What needs to be done
Return only that part of the material below which starts with the line containing "root of tail: (485, 178)" and goes on through the line containing "right back paw: (357, 200)", restated exactly.
************
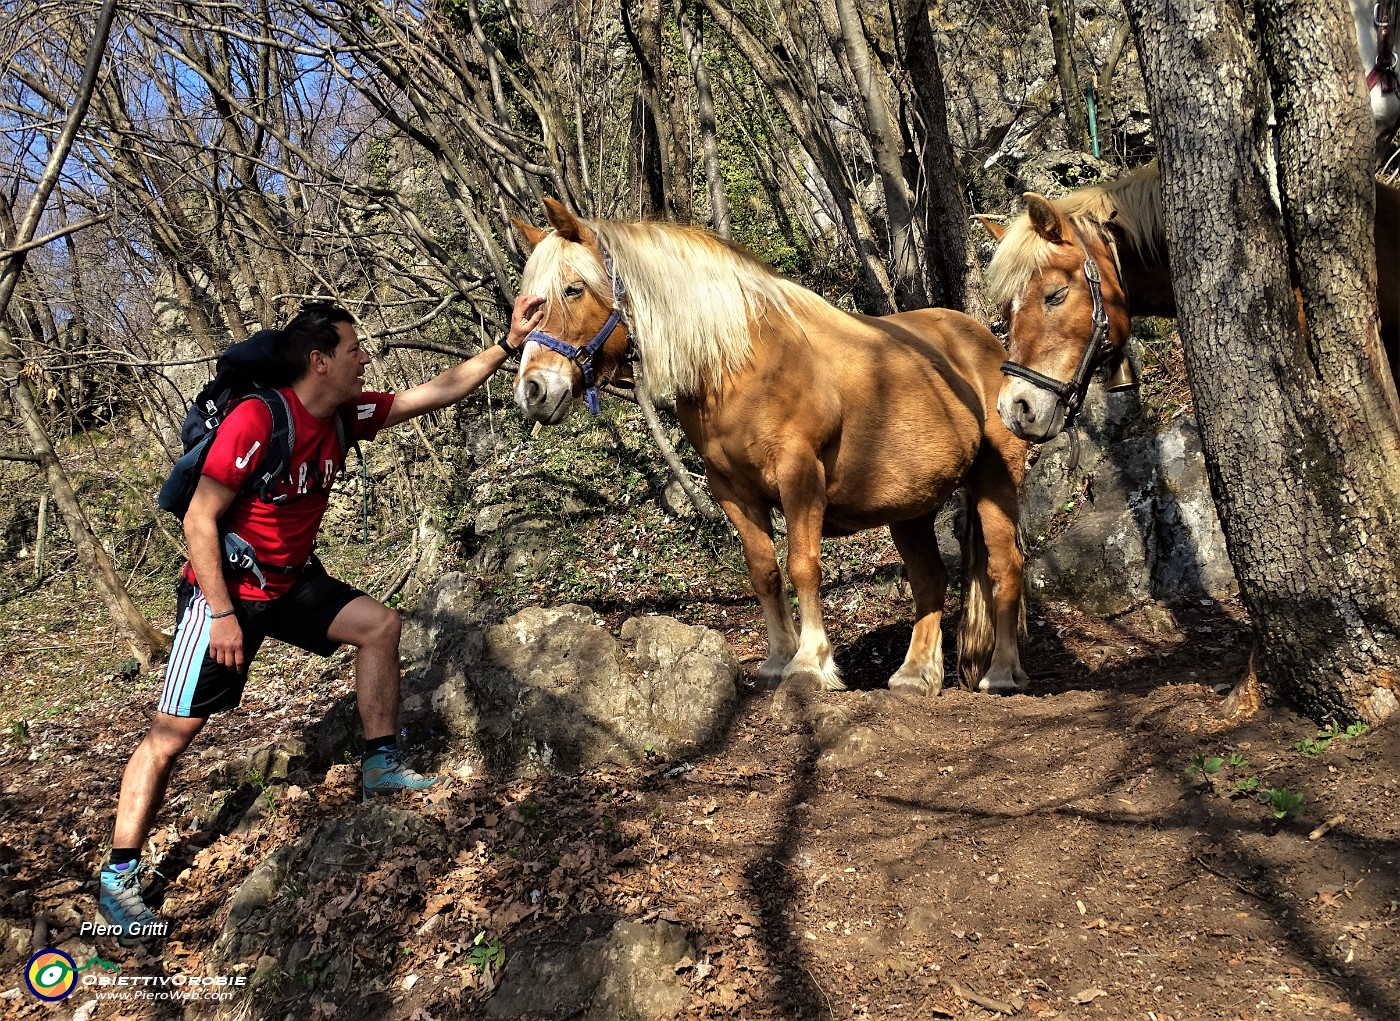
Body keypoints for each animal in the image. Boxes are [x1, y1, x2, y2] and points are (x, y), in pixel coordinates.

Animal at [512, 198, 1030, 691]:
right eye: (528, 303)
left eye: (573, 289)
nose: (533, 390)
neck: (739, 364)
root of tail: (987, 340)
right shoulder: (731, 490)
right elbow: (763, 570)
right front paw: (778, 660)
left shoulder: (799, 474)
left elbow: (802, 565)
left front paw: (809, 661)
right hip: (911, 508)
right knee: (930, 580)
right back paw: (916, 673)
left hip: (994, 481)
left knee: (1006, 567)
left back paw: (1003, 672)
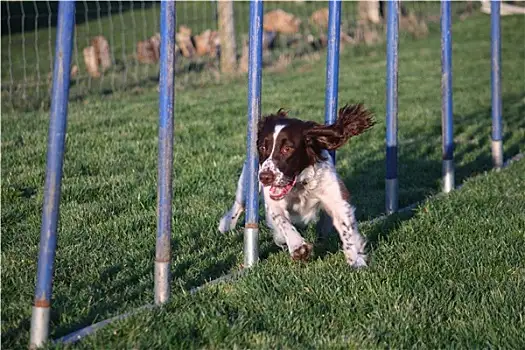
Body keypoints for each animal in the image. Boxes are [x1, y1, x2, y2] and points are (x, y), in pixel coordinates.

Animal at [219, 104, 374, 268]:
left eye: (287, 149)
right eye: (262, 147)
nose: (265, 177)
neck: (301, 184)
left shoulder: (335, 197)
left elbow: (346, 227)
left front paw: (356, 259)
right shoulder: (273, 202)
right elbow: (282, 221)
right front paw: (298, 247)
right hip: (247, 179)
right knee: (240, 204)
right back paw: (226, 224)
************
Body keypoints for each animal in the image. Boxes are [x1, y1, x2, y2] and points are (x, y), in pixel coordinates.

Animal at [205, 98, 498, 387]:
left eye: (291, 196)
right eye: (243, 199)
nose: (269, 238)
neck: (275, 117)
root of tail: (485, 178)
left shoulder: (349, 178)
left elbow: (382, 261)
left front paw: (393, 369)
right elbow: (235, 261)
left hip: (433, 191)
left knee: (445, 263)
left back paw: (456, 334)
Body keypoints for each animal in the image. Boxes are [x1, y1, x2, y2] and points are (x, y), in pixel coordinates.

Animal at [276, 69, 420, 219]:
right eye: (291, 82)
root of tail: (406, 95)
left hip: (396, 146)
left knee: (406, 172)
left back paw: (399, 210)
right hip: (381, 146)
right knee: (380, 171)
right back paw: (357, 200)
************
Result for this exercise
root of tail: (485, 178)
left shoulder: (349, 178)
left elbow: (382, 261)
left front paw: (393, 369)
right elbow: (235, 261)
left hip: (433, 191)
left knee: (445, 263)
left back paw: (456, 334)
Body keypoints for each animal in the image. Boxes are [x1, y1, x2, y2] and points are (x, y), in pixel coordinates.

Animal at [276, 69, 420, 219]:
right eye: (291, 82)
root of tail: (406, 95)
left hip: (396, 146)
left knee: (406, 172)
left back paw: (399, 210)
right hip: (381, 146)
right knee: (380, 171)
right back paw: (357, 200)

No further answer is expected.